In the manufacture of bone-gelatin the sorted bones are degreased as in the case of glue manufacture, and then transferred to vats containing a dilute hydrochloric acid, by which means most of the mineral matter is dissolved out, and the bones become flexible. Instead of hydrochloric acid some French makers use phosphoric acid. After being well washed with water to remove all traces of hydrochloric acid, the bones are bleached by leading in sulphur dioxide. They are now transferred to the extractors, and heated by steam, care being taken that the temperature does not exceed 85° C. The digestion is repeated, and the runnings are clarified, concentrated, re-bleached and jellied as with glue. Skin-gelatin is manufactured in the same way as skin-glue. After steeping in lime pits the selected skins are digested three times; the first and second runnings are worked up for gelatin, while the third are filtered for “size.”

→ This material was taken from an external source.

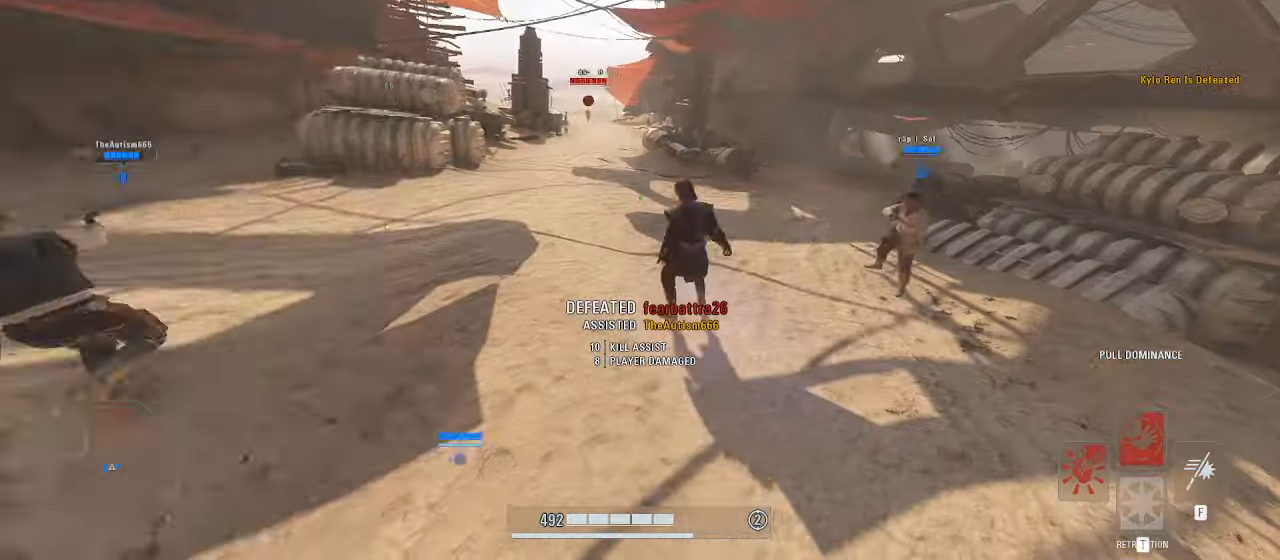
{"keys": ["w"], "mouse": [], "events": [[467, "w", "down"]]}
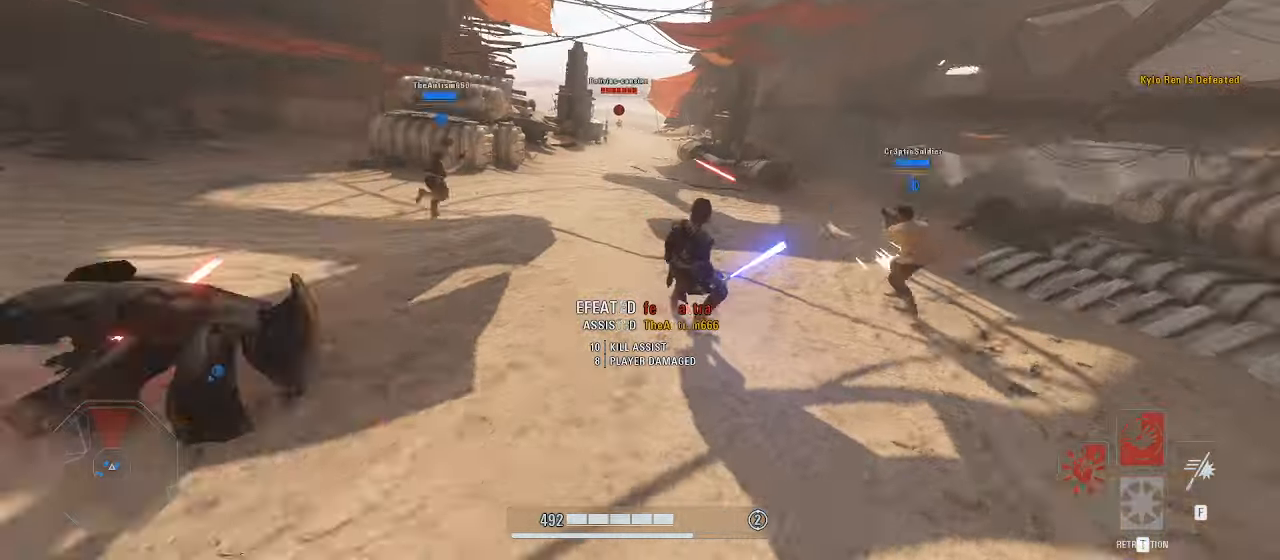
{"keys": ["shift", "w"], "mouse": [], "events": [[67, "alt", "down"], [200, "alt", "up"], [400, "alt", "down"], [467, "alt", "up"], [467, "shift", "down"]]}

Vegetable gelatin is manufactured from a seaweed, genus Laminaria; from the tengusa, an American seaweed, and from Irish moss. The Laminaria is first extracted with water, and the residue with sodium carbonate; the filtrate is acidified with hydrochloric acid and the precipitated alginic acid washed and bleached. It is then dissolved in an alkali, the solution concentrated, and cooled down by running over horizontal glass plates. Flexible colourless sheets resembling animal gelatin are thus obtained. In America the weed is simply boiled with water, the solution filtered, and cooled to a thick jelly. Irish moss is treated in the same way. Both tengusa and Irish moss yield a gelatin suitable for most purposes; tengusa gelatin clarifies liquids in the same way as isinglass, and forms a harder and firmer jelly than ordinary gelatin.

Applications of Gelatin.—First and foremost is the use of gelatin as a food-stuff—in jellies, soups, &c. Referring to the articles Glue, Isinglass and Size for the special applications of these forms of gelatin, we here enumerate the more important uses of ordinary gelatin. In photography it is employed in carbon-processes, its use depending on the fact that when treated with potassium bichromate and exposed to light, it is oxidized to insoluble compounds; it plays a part in many other processes. A solution of gelatin containing readily crystallized salts—alum, nitre, &c.—solidifies with the formation of pretty designs; this is the basis of the so-called “crystalline glass” used for purposes of ornamentation. It is also used for coating pills to prevent them adhering together and to make them tasteless. Compounded with various mineral salts, the carbonates and phosphates of calcium, magnesium and aluminium, it yields a valuable ivory substitute. It also plays a part in the manufacture of artificial leather, of India inks, and of artificial silk (the Vanduara Company processes).